**Complete the following**
a. Answer these questions from the article on rugby at The Mount prison:
(i) Which two categories of prisoner are not admitted to the prison?
(ii) What role does Sam Cload hold?
(iii) About how far from London is the prison situated?
b. Condense the paragraph of the article on rugby at The Mount prison that begins "For Sam Cload, the Get Onside project manager" into a single shorter sentence, keeping its main facts.
c. Reproduce the stretch of the article on rugby at The Mount prison from "Dein, once one" through "before the discussions.", exchanging "whiteboard" for "blackboard".
··· Document section
Inmates are at the prison for offences ranging from theft to murder — the only two categories of prisoner not admitted are those convicted of terrorism and sex offences.
The Mount, a training and resettlement prison, has long had a rugby tradition and has been involved in local leagues for decades — with a hiatus that ended in 2019.
Stephen Fitzsimmons, the supervising officer of physical education, said rugby had a long tradition at the institution.
“Mount rugby have won numerous awards including a president’s award from the Rugby Football Union, which is ironic,” he said.
Fitzsimmons said because the rules of the sport were alien to many, it acted as a great “leveller.”
“I tell them ‘I am Fitz, not governor, when we step over that white line.’ They are more like rabbits in the headlights when they start playing. They can be cocky and the next minute they are on their backside,” he said.
“The rugby program is massively important as the ethos of the sport serves them really well. It is adding another layer.”
For Sam Cload, the Get Onside project manager, the aim is to help prisoners make the right choices as they focus on the future. He said he could empathize with the prisoners as he was on a “slippery slope as a young fellow.”
“Once you are in trouble it is hard to right the ship again,” said Cload, who joined the project in 2019.
“I want to offer something positive to people who perhaps have made the wrong choice and now need help to start making the right choices again.”
Dein, once one of the most powerful figures in English football, has praised the work taking place at the prison, situated in the leafy commuter belt about 40 kilometers from London.
“The exceptional work taking place at The Mount exemplifies the Twinning Project’s belief that sport really can change lives for the better,” he said.
The project is not just about rugby — it also involves bringing in experts to teach prisoners about how to prepare job applications and there are topical discussions before training.
Cload posts a maxim on the whiteboard before the discussions.
······
··· Raw data
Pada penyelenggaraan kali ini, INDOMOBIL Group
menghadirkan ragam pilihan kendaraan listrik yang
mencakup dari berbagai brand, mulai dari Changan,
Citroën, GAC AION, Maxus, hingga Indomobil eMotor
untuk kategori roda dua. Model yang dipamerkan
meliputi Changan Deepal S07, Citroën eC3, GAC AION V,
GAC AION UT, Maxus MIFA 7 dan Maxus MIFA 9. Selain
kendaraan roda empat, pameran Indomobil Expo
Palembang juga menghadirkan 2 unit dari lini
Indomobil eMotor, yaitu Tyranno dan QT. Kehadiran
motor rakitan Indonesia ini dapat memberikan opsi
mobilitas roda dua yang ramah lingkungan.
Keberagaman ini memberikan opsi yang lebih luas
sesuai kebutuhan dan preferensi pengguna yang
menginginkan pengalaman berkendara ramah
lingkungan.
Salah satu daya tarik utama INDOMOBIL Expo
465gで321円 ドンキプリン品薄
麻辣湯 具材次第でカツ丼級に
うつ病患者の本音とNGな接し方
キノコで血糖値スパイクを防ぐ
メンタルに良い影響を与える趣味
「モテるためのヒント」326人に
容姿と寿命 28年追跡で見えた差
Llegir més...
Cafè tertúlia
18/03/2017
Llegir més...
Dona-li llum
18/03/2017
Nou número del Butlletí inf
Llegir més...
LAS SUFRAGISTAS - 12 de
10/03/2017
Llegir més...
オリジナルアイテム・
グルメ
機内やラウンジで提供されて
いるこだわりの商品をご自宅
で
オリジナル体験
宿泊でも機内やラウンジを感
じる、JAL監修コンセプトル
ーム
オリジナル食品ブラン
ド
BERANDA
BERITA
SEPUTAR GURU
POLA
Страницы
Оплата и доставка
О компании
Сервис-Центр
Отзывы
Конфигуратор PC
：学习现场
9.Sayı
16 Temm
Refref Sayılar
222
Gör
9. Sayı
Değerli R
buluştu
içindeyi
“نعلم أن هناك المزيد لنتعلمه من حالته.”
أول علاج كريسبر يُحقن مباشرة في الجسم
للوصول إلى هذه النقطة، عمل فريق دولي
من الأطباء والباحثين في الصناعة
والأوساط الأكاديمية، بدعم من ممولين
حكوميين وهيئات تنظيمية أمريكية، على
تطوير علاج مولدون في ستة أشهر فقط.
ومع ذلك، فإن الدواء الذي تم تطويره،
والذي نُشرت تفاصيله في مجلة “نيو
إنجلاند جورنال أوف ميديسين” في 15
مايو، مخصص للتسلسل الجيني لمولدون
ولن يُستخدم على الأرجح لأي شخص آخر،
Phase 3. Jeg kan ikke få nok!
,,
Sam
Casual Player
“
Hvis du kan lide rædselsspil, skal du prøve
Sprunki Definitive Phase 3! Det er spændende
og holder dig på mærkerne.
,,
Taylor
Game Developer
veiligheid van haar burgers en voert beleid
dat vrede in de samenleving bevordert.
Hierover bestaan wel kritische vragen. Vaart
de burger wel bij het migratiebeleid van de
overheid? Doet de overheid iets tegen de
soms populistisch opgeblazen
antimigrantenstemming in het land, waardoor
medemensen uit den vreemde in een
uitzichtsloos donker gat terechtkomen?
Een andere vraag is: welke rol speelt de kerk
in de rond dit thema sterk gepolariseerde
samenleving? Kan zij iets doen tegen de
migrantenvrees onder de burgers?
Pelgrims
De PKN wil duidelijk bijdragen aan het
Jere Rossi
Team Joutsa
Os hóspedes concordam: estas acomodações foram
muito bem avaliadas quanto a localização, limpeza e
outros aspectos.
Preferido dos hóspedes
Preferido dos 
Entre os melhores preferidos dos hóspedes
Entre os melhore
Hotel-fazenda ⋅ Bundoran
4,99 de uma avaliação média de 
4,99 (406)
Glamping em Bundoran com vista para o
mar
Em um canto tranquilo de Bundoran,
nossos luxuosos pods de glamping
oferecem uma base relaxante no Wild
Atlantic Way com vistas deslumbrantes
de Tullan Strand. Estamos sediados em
······
**Activity answers**
a.
(i) Those convicted of terrorism and sex offences.
(ii) He is the Get Onside project manager.
(iii) About 40 kilometers.

b. Sam Cload, the Get Onside project manager, aims to help prisoners make the right choices as they focus on the future, and he empathizes with them because he was on a "slippery slope" as a young man.

c.
Dein, once one of the most powerful figures in English football, has praised the work taking place at the prison, situated in the leafy commuter belt about 40 kilometers from London.
“The exceptional work taking place at The Mount exemplifies the Twinning Project’s belief that sport really can change lives for the better,” he said.
The project is not just about rugby — it also involves bringing in experts to teach prisoners about how to prepare job applications and there are topical discussions before training.
Cload posts a maxim on the blackboard before the discussions.